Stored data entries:
--------------------------------------------------

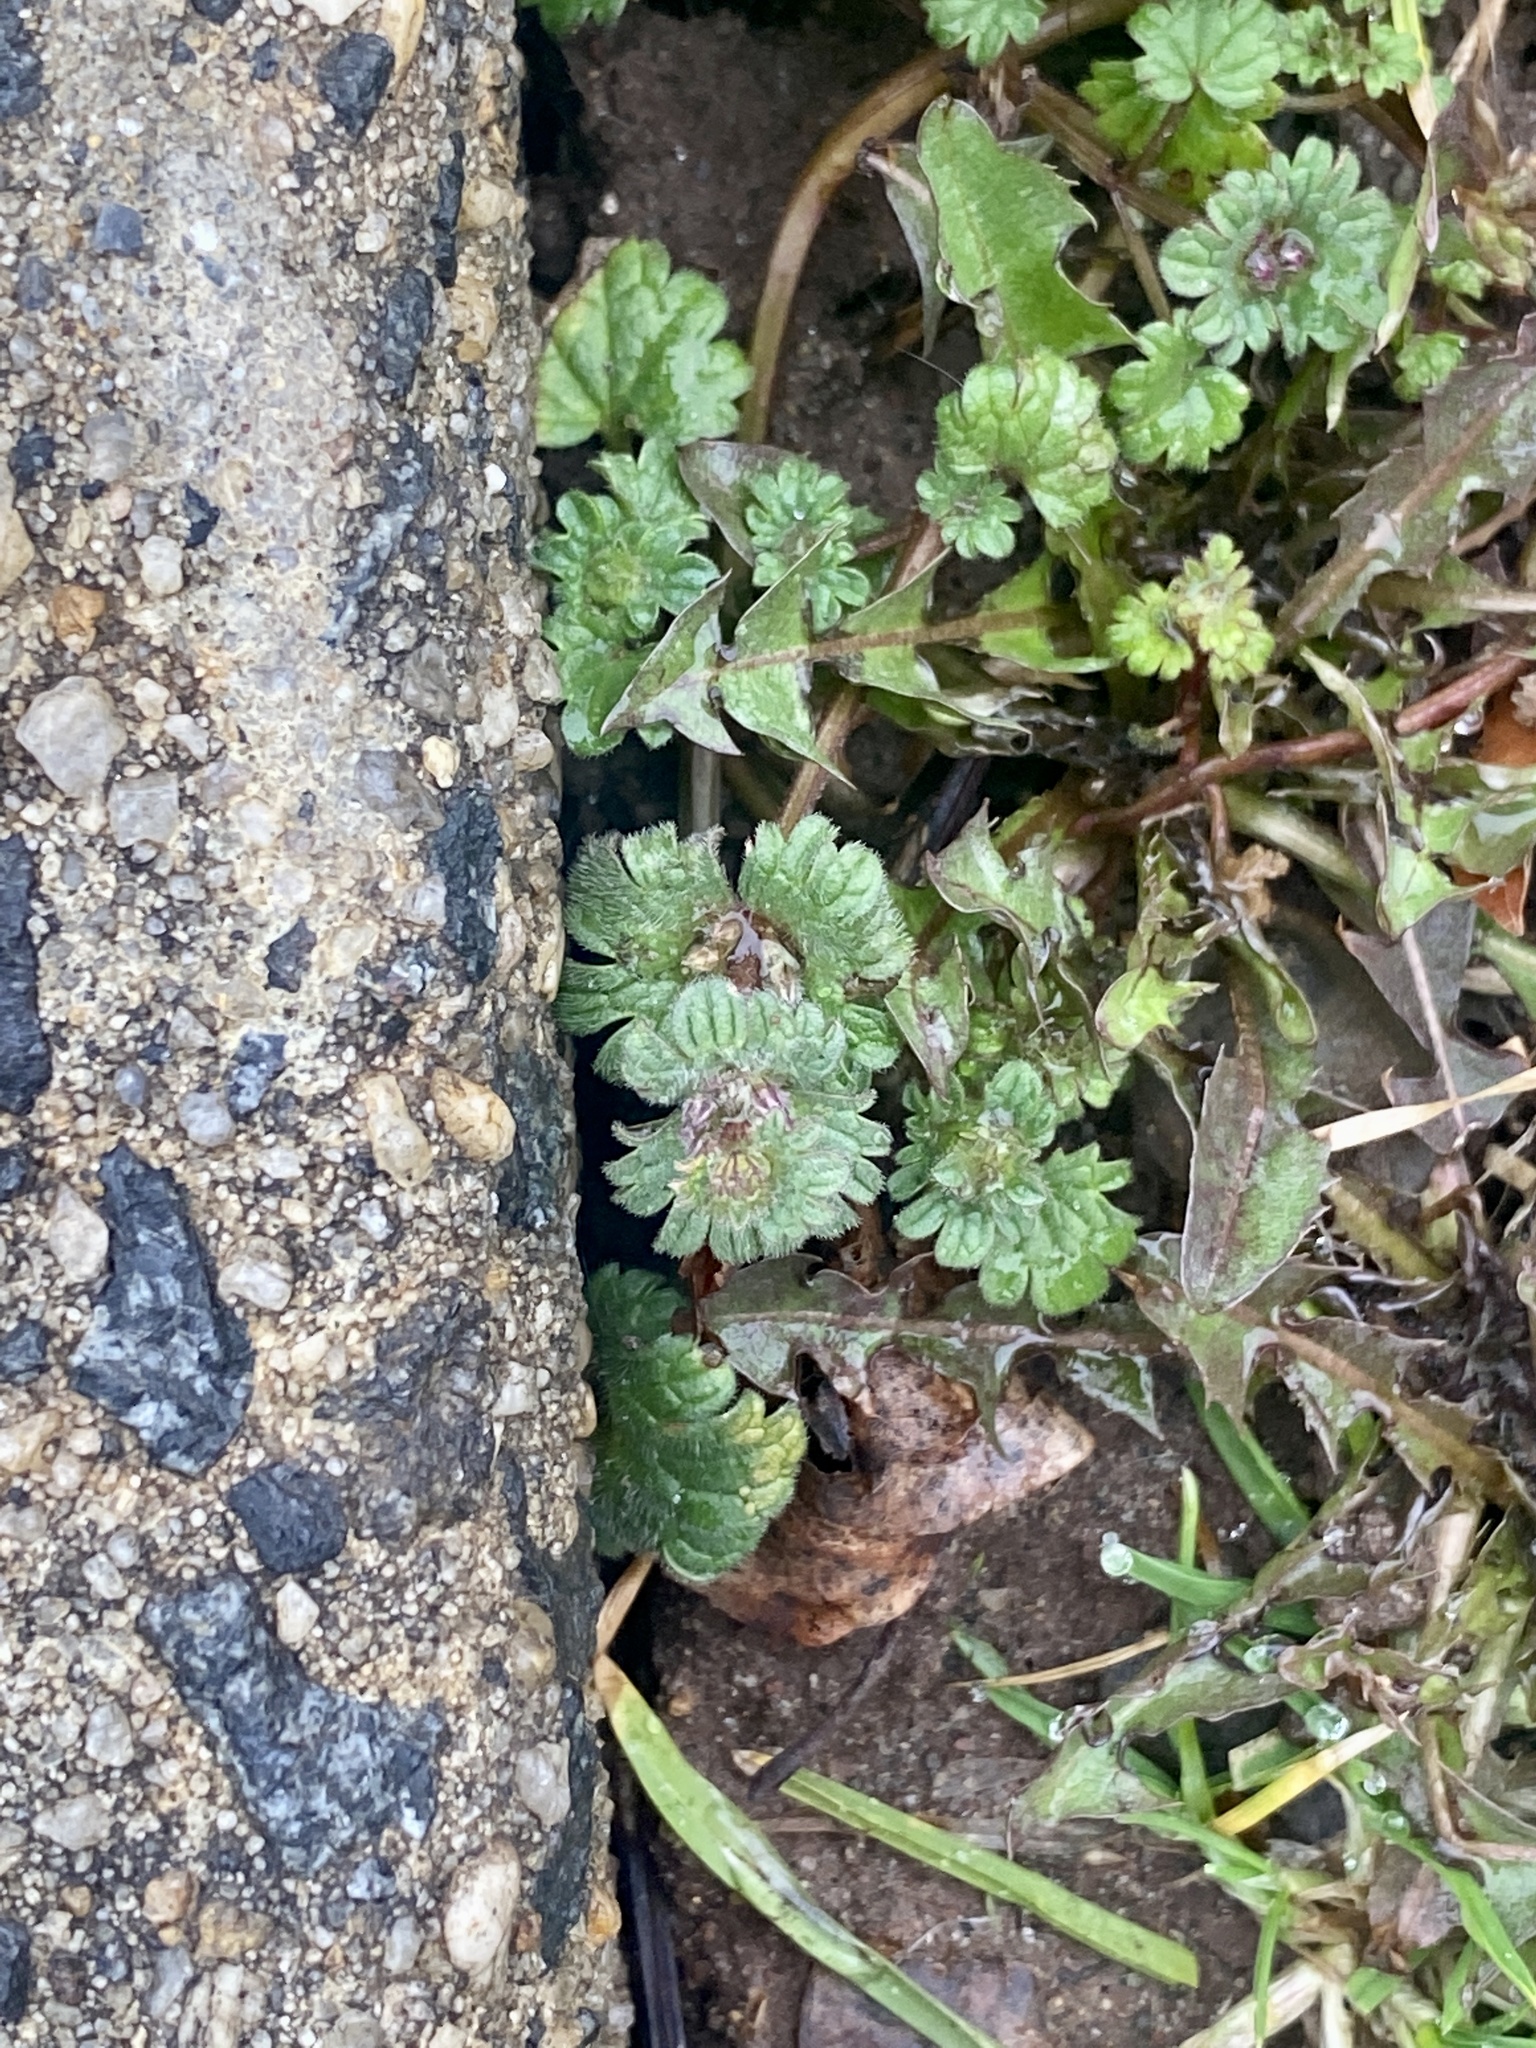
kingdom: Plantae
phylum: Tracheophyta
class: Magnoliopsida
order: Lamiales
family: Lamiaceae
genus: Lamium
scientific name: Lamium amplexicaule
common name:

--------------------------------------------------

Work instructions: Output the text lines of every row above verbatim, leaving out the pictures.

Answer for the task:
kingdom: Plantae
phylum: Tracheophyta
class: Magnoliopsida
order: Lamiales
family: Lamiaceae
genus: Lamium
scientific name: Lamium amplexicaule
common name:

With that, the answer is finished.